Дозвониться удалось месяца через полтора.
— Он это… — передала знакомая ответ игумена. — И представляешь, его постригли неделю назад.
— Слава Тебе, Господи! Значит, покаялся… — выдохнула я и в эту секунду все, до самой последней капельки простила ему.
И вдруг сам собой всплыл перед глазами тот неизвестный монах, которого я увидела в первые секунды явления в нашу коммуналку Сергея. Это было сбывшееся теперь знамение милости Божией. Дивны дела Твои, Господи! Радость обуяла меня ни с чем несравнимая: Серега — инок!
Я рассказала об этом своему духовнику.
— Да… лучше всех кнезь наш устроился. — Священник стал машинально гладить свою бороду, что означало крайнее удивление. — Как ведь, а? А тебе угораздило: всего за две тыщи баксов на всю жизнь молитвенника обрела. Как закручено-то. Вот и попробуй тут не сказать: слава Богу за всё!
— Да он теперь за всех знаемых будет молиться лет пятьдесят… Всем повезло!

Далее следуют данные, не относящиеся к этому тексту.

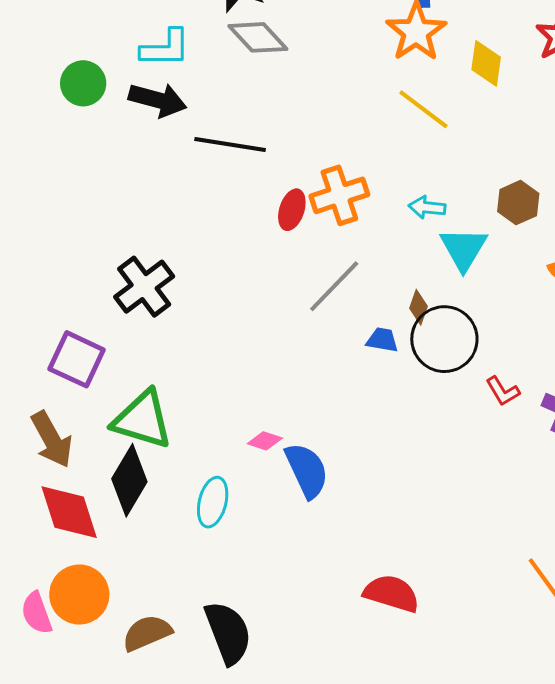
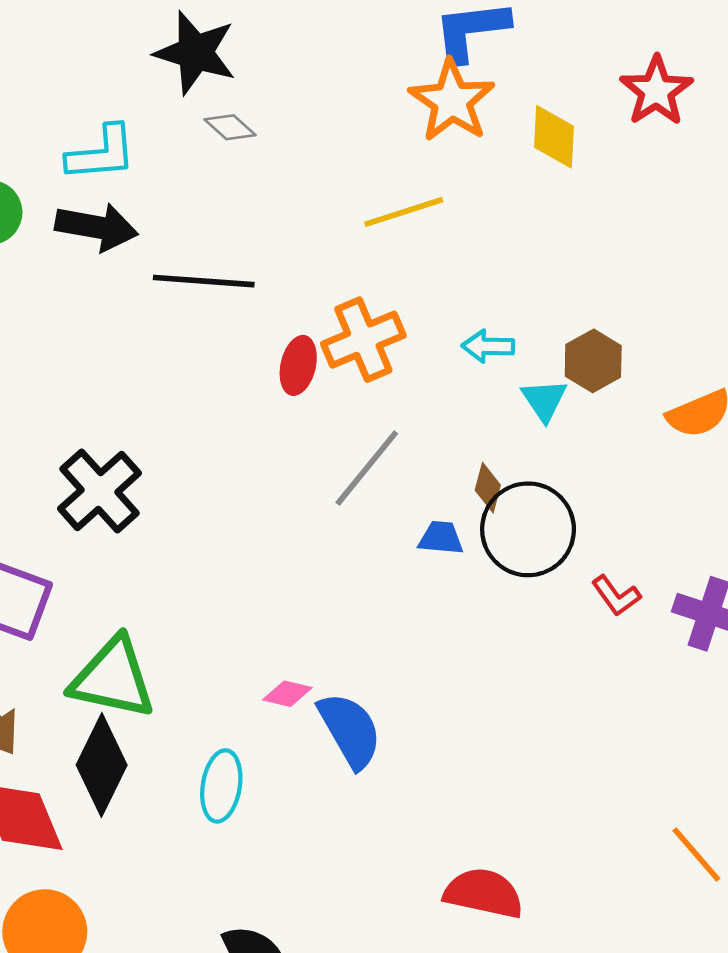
gray diamond: (258, 37) -> (230, 127), size x0.6
yellow line: (423, 109) -> (404, 212), moved, turned -50
brown hexagon: (518, 203) -> (593, 361), moved
cyan triangle: (464, 249) -> (544, 400), size x0.7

Чтобы состояться в творческой профессии, необходимо счастливое стечение обстоятельств: талант кто-то должен заметить, поверить в него, дать возможность реализовываться. Нужен, как теперь говорят, продюсер. Для певца — музыкальный, для актера — кинопродюсер, для писателя — писательский. Меня «вычислил» директор одного большого издательства, Михаил Абрамович, в прошлом сам писатель. Как? До сих пор ума не приложу…
В начале девяностых стали появляться на российском телевидении первые бразильские сериалы «Рабыня Изаура», «Сеньорита» — такие наивные, чистые, по сравнению с тем, что снимается сейчас, с динамичным сюжетом. Мгновенно родился читательский спрос на книгу «по сериалу». И вот собралась небольшая группа знакомых друг с другом сценаристов, выпускников ВГИКа, которые по заданию издательства — «в четыре руки» написали требуемую книгу под вымышленным именем «бразильского писателя». Для профессионала, как оказалось, подобный коллективный труд не представляет большой сложности, главное — «списаться», чтобы по стилю куски были неотличимы. Мы разделили между собой эпизоды — и вперед, «авраамовы рабы», радуйтесь: вам повезло! Действительно, для нас, молодых, литературное рабство давало возможность зарабатывать, сняв с себя позорное наименование «тунеядца», потому что если не было литзаказов — а их не было, — выпускник творческого вуза автоматически попадал в разряд тунеядцев и при советской власти мог быть выслан из Москвы за 101-й километр… Поэтому советская творческая интеллигенция за счастье почитала устроиться дворником или истопником в котельной. Еще и угол с кроватью давали.